Instructor for Homesteading
Marissa (she/her) is an avid fermentation enthusiast who has spent the last 10 years exploring community and the wilds, as well as living deeply with various fermented cultures and local plants, and learning how it all comes together. Traveling through the wild places of Tennessee, Florida, the Southwest, California, Colorado, Arizona, Utah, Oregon, Washington, Hawaii and most everywhere in between with her four amazingly adventurous children, Marissa has gathered cultures from far and wide. Deeply rooted in the Earthskills movement and committed to co-creating a new culture within which we, our children and all beings thrive, they are now nesting in Barnardsville, NC, and she humbly offers her humorous experiences to you. She is also the Director of the Firefly Gathering.
Mary Morgaine Squire, aka Mary Plantwalker, was born a tender and documentarian. She naturally tends to the beings within any space she is in with the utmost attention and care. As the matriarch of Herb Mountain Farm, Mary creates sanctuary for plants, birds, humans and many other creatures through earth stewardship.
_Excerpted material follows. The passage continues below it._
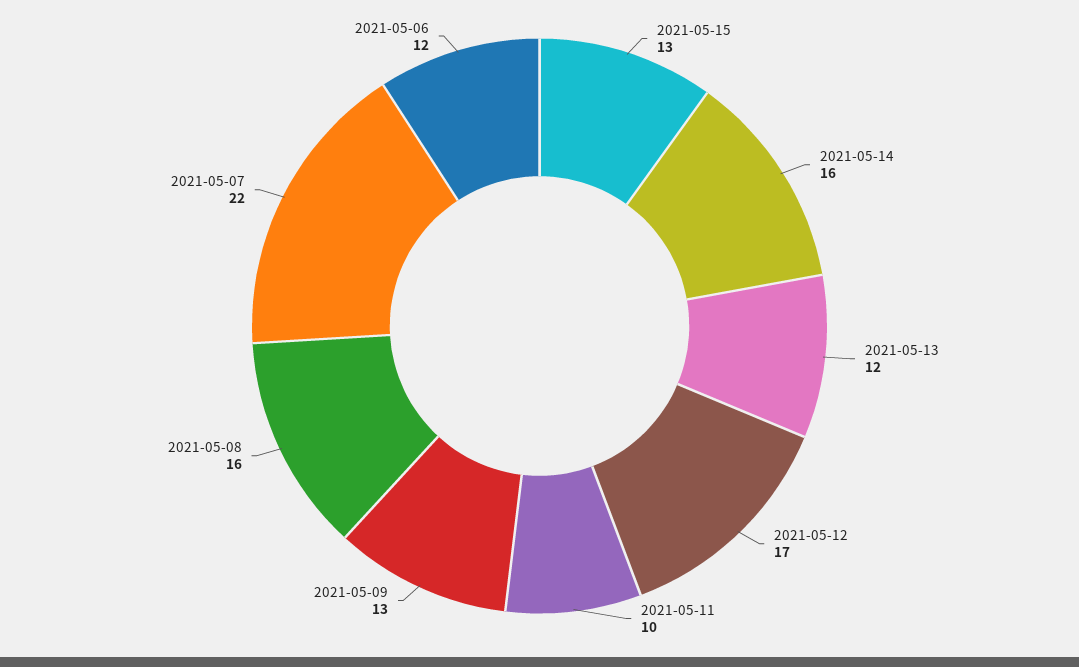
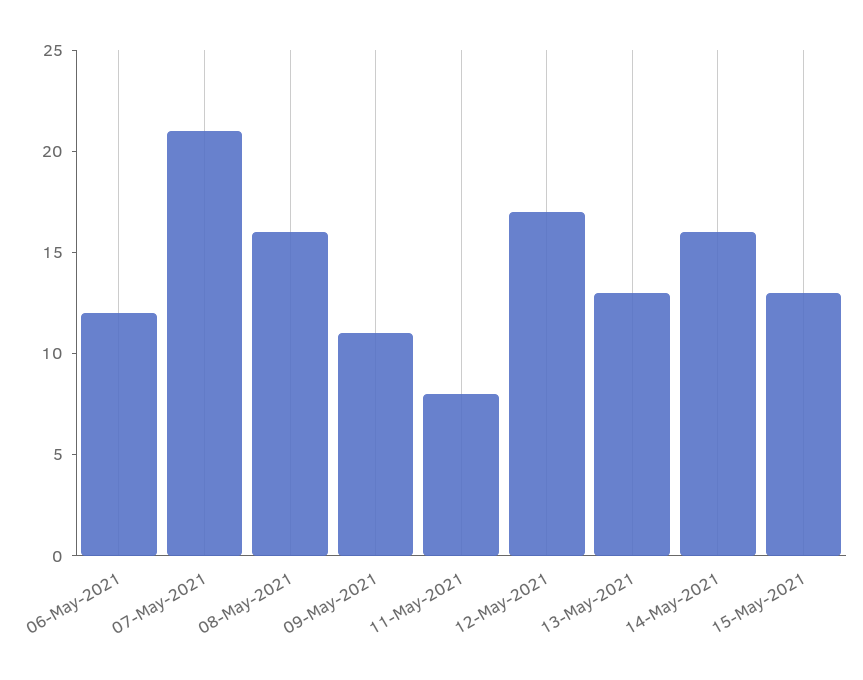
2021-05-13: 12 -> 13
2021-05-11: 10 -> 8
2021-05-09: 13 -> 11
2021-05-07: 22 -> 21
Documenting the life unfolding on this magical planet through writing, photography and collage, she hopes to inspire others to also care deeply for our Mother Earth. Mary’s community work is centered around being a folk plantwoman and ceremonialist and she invites the directions, elements and plants to lead the way for our collective growth and healing. As mother to two fiery red heads, she prioritizes the path of motherhood and family above all. Follow Mary on Instagram for more vivid green talk.
Instructor for Homesteading
Over the past thirteen years, Meredith (she/her) has worked as a farmer, chef, teacher, nonprofit executive director and writer, all in pursuit of sustainable food. She has developed a farmers cooperative, catalyzed nonprofit farm ventures, raised vegetables and flowers, and pastured meats, owned and managed a retail butcher shop, and authored The Ethical Meat Handbook: Complete Butchery, Charcuterie & Cooking for the Conscious Omnivore. Currently, Meredith spends some of her time teaching and traveling, and some of her time handling sheep, cooking, and doing outreach at Living Web Farms, a nonprofit education and research farm in Mills River, NC. She is a mother to two boys, many plants and fermentation projects and lives in Asheville, NC. Visit her website mereleighfood.com.
Instructor for Natural Building
Mollie (she/her) has been practicing natural building for over 20 years and is still in love with the mud! Natural paints and plasters are her favorite techniques, and she has plenty of “structural” experience with things like straw-bale building, earthbags, adobe, cob, straw-clay, and that most familiar of natural materials, wood. Besides building, she loves hiking, growing (and concocting) food and medicine, and listening to folks empathetically. She and her husband run MudStrawLove LLC and also play music with Chikomo Marimba.